It was a functional decision, one based in the idea that we should be more committed if we were going to tough it out through an enormous change, like moving to another state. Plus, we’d already survived more ups and downs than most newlyweds.
And we didn’t get married in the traditional sense.
If you happen to be from Philadelphia, then you may have heard of the “self-uniting license.” It exists in Philly because of that city’s relatively large population of Quakers, who do not believe that you need an intercedent to be able to speak to God. Quakers speak directly to their higher power at their meetings and to each other, and there is never a need for a religious officiant.
We weren’t Quakers, but we also weren’t terribly religious. And we certainly were of the belief that we were capable of making the decision to marry each other without having to be blessed or ushered by any figure of authority. We decided that a self-uniting license was the perfect option for us.

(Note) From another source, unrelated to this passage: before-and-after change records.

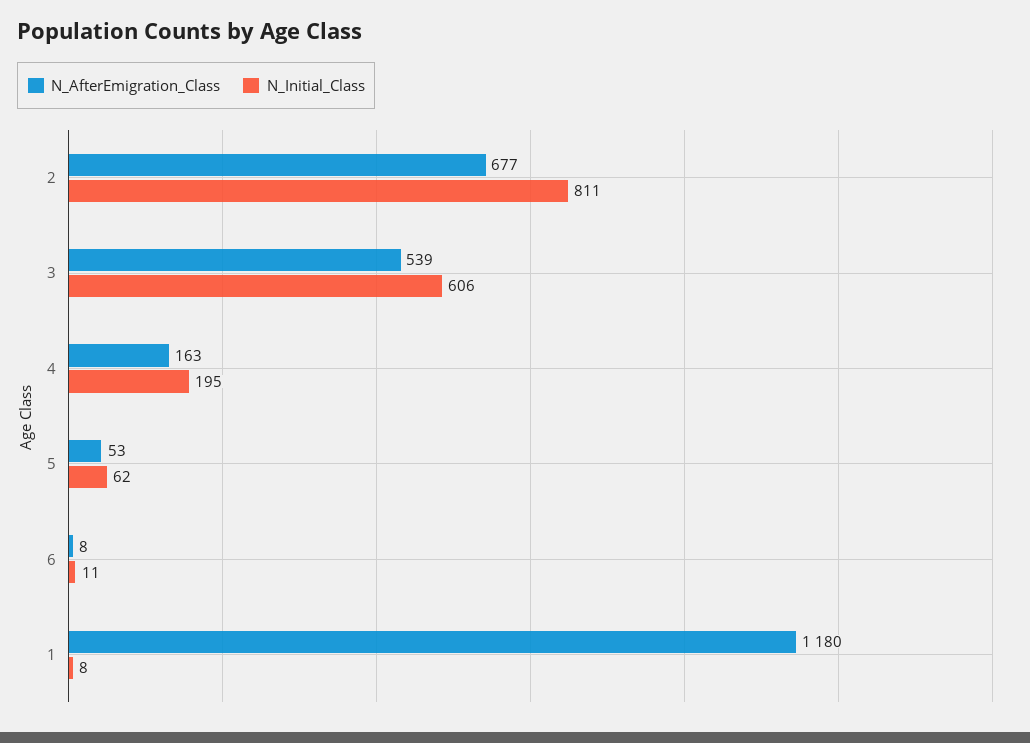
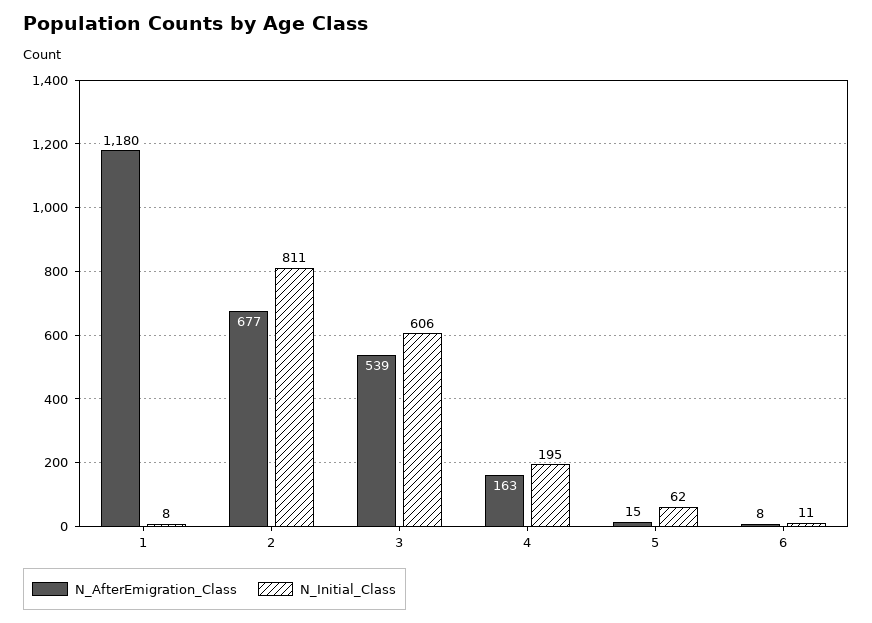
  {
    "N_AfterEmigration_Class": {
      "2": 677,
      "3": 539,
      "4": 163,
-     "5": 53,
+     "5": 15,
      "6": 8,
      "1": 1180
    },
    "N_Initial_Class": {
      "2": 811,
      "3": 606,
      "4": 195,
      "5": 62,
      "6": 11,
      "1": 8
    }
  }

At $90, it was a full 11% more expensive than a regular license, but we figured that without a full-on wedding, we were saving at least $25,000 and perhaps as much as $2.8 million had we gone the Kim-and-Kanye route. We felt pleased. Neither one of us had ever fantasized about weddings. He didn’t feel the need to parade me in front of a crowd with a DJ announcing my new status “the new Mrs. Will B___________!” Having to wear a cocktail dress — let alone a wedding dress — induced a panic attack in me.
So we showed up at City Hall with our son, who was toting a comic book. We sat with the clerk, assured him we weren’t cousins and were sent home with a piece of paper that we needed to be signed by two witnesses. We chose our parents, completed all the paperwork and mailed it in.
Two weeks later, we received our marriage license.
Becoming a wife, as it turned out, was one of the easiest things I ever did. I didn’t change my name, alter my bank account, or even need to get a new passport photo. Five years later, we are settled in our new city, have new friends and our son barely remembers a time when we weren’t together. And I always think of our story of becoming husband and wife as one of the signs that we are right together. Who else but each other could have tolerated our oddly unsentimental way of uniting?